親方との再会(1)

 ドス恋!くぼうちでごわす。先日信頼していた方からの投資話が全くの詐欺ということがわかり、意気消沈していたのでごわす。しかし落ち込んでいても仕方がないので警察に相談しに行ったのでごわす。こんなところには今まで行ったことがなかったので緊張したのでごわす。被害届けということで、担当の方に会わせてもらったのでごわすが、どうも明らかに面倒という感じで話半分で聞いていたのでごわす。
「で、詐欺っていうのはなに?ギャルゲがクラウドで日本が変わる?なんだかさっぱりわかんないんだけど。ギャルゲとかクラウドってなんなの」
「あ、そのギャルゲというのはギャルゲームの略でごわして、恋愛シミュレーションとも言われているでごわす。クラウドというのは・・・」
 担当の方はなに言ってるんだ、という顔をしながら言ったのでごわす。
「なんでそれが日本を変えるのよ」
「や、それはクラウドによるデータセーブとか、GPSによる位置情報を使った認識方法とか、そういう今までにない要素を取り入れて・・・」
「あー、はいはいわかったわかった。要はアキバにいるような人たちを対象にした詐欺ってことね。じゃあここに被害内容を書いといて。俺も他の事件も掛け持ちしてるから、そんなに期待しないでくださいね」
 なんかもう、この事件は完全に形だけで処理させられて時効になってしまうような気がしたのでごわした。おいどんが一連の経緯を書くと、担当者に読んでもらったのでごわした。しかし担当者は本当にわからないらしく。首を傾げながらおいどんに尋ねたのごわした。
「で、被害額は?」
「500万円でごわす」
「500万円?!そんなお金どこから稼いだの?」
「そ、それはオカピの画像を合成するビジネスで・・・」
「はあ?そんなんでそんな大金稼げるの?日本も随分景気がよくなったんだねえ。そんなたまたま当たったような商売で浮かれているから、こんな詐欺にあったんじゃないの?」
「そ、それは・・・」
「まあ、それはいいや。今日はこの辺にしましょう。なんか進展がありましたらご連絡しますので」
「よ、よろしくなのでごわす」
 思ったよりも話が進まなそうな予感に、すっかり気分が落ちてしまったのごわす。
 そして、警察を出ようとしたそのときでごわした。
「いやー、次は楽しみですなあ」
「署長、期待していてくださいよ。今度はもっと凄いですから」
「まったく親方には驚かされますなあ。では、また後ほど」
 その姿はまさしく親方なのでごわした。
「お、親方!お久しぶりなのでごわす!」
 親方は、しばしおいどんをいぶかしげに見つめると、パッとその表情が明るくなったのでごわす。
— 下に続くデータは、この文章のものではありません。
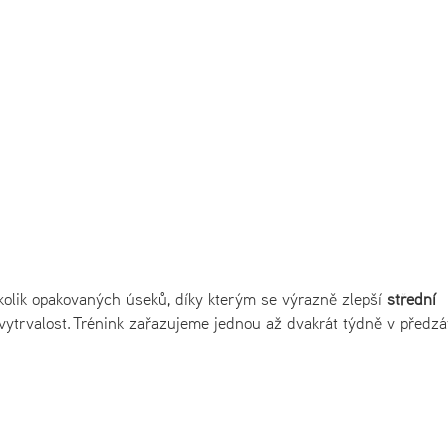
ěkolik opakovaných úseků, díky kterým se výrazně zlepší
střední
á vytrvalost. Trénink zařazujeme jednou až dvakrát týdně v předz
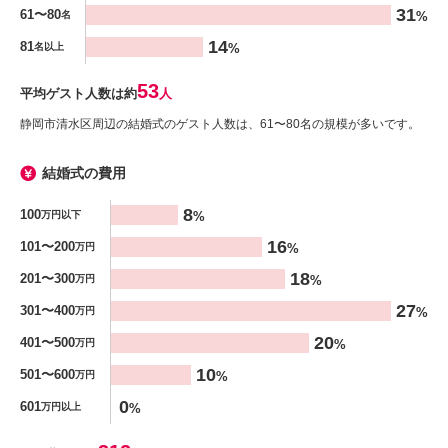
31
61〜80
%
名
14
81
%
名以上
53
平均ゲスト人数は約
人
静岡市清水区周辺の結婚式のゲスト人数は、61〜80名の規模が多いです。
結婚式の費用
金額
8
100
%
万円以下
%
16
101〜200
%
万円
18
201〜300
%
万円
27
301〜400
%
万円
20
401〜500
%
万円
10
501〜600
%
万円
0
601
%
万円以上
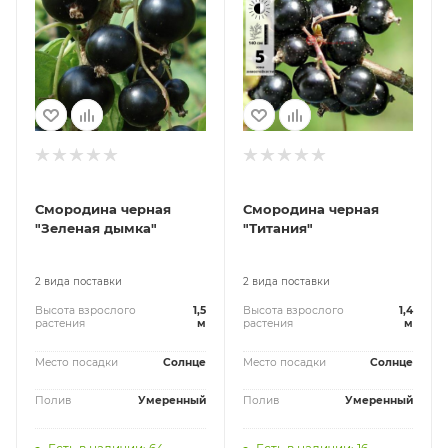
Смородина черная
Смородина черная
"Зеленая дымка"
"Титания"
2 вида поставки
2 вида поставки
Высота взрослого
1,5
Высота взрослого
1,4
растения
м
растения
м
Место посадки
Солнце
Место посадки
Солнце
Полив
Умеренный
Полив
Умеренный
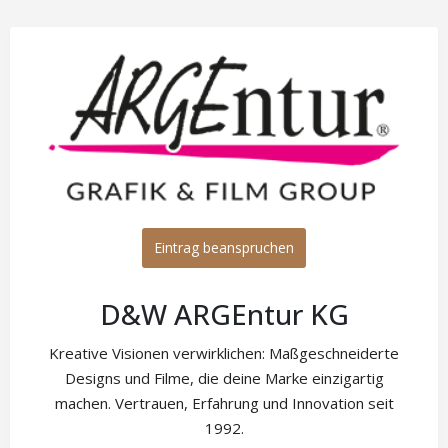
Eintrag beanspruchen
D&W ARGEntur KG
Kreative Visionen verwirklichen: Maßgeschneiderte
Designs und Filme, die deine Marke einzigartig
machen. Vertrauen, Erfahrung und Innovation seit
1992.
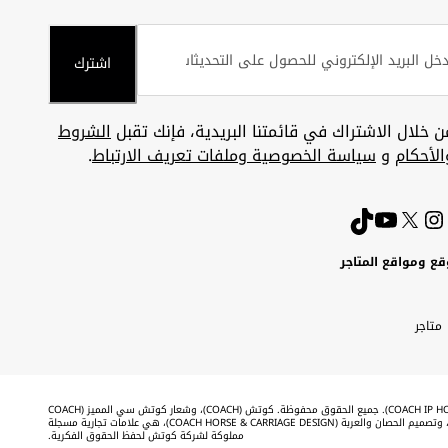
اشترك
ن خلال الاشتراك في قائمتنا البريدية، فإنك تقبل
الشروط
الأحكام
و
سياسة الخصوصية وملفات تعريف الارتباط
.
قع ومواقع المتاجر
ويت
Uni
Kuw
ارات
متاجر
A
بية
تحدة
Emira
©2026 شركة كوتش لحفظ الحقوق الفكرية (COACH IP HOLDINGS LLC). جميع الحقوق محفوظة. كوتش (COACH)، وشعار كوتش سي المميز (COACH
SIGNATURE C DESIGN)، وكوتش & تاج (COACH & TAG DESIGN)، وتصميم الحصان والعربة (COACH HORSE & CARRIAGE DESIGN)، هي علامات تجارية مسجلة
مملوكة لشركة كوتش لحفظ الحقوق الفكرية.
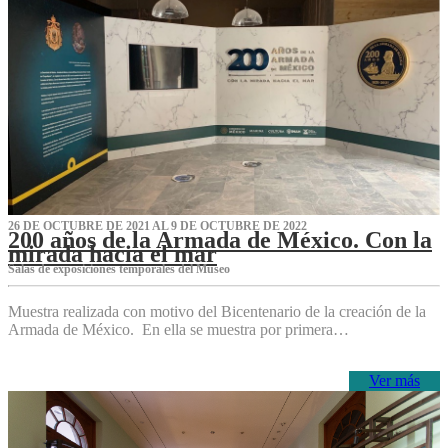
26 DE OCTUBRE DE 2021 AL 9 DE OCTUBRE DE 2022
200 años de la Armada de México. Con la
mirada hacia el mar
Salas de exposiciones temporales del Museo‌
Muestra realizada con motivo del Bicentenario de la creación de la
Armada de México. En ella se muestra por primera…
Ver más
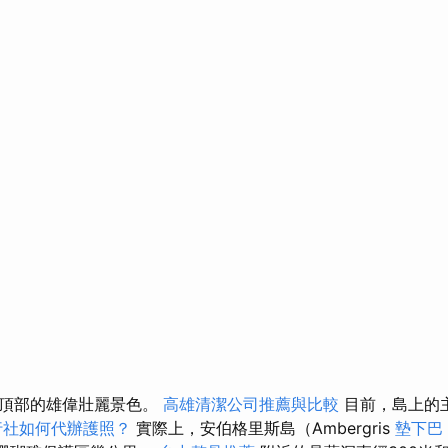
石頂部的雄偉壯麗景色。
高雄清潔公司推薦與比較
目前，島上的
行社如何代辦護照？
實際上，安伯格里斯島（Ambergris
墊下巴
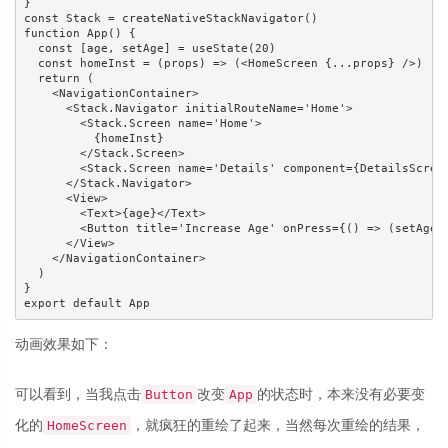
}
「おお、くぼうちちゃんじゃねえか!久しぶりだなあ。どうだ、テキストサイトはまだやってるのか?」
「それが最近はちょっとでごわして・・・ところで親方はなぜこのようなところに?」
「いやさ、こんど署長に定例の接待があるから、その連絡にきたんだよ。まあ、どっちかというと俺はパイプ役なんだけどな」
 こ、こんなところに接待・・・いったい親方はどんな方とパイプ役を果たしているのか気になったのでごわすが、聞いたらどこかに埋められるような気がするので流しておいたのでごわす。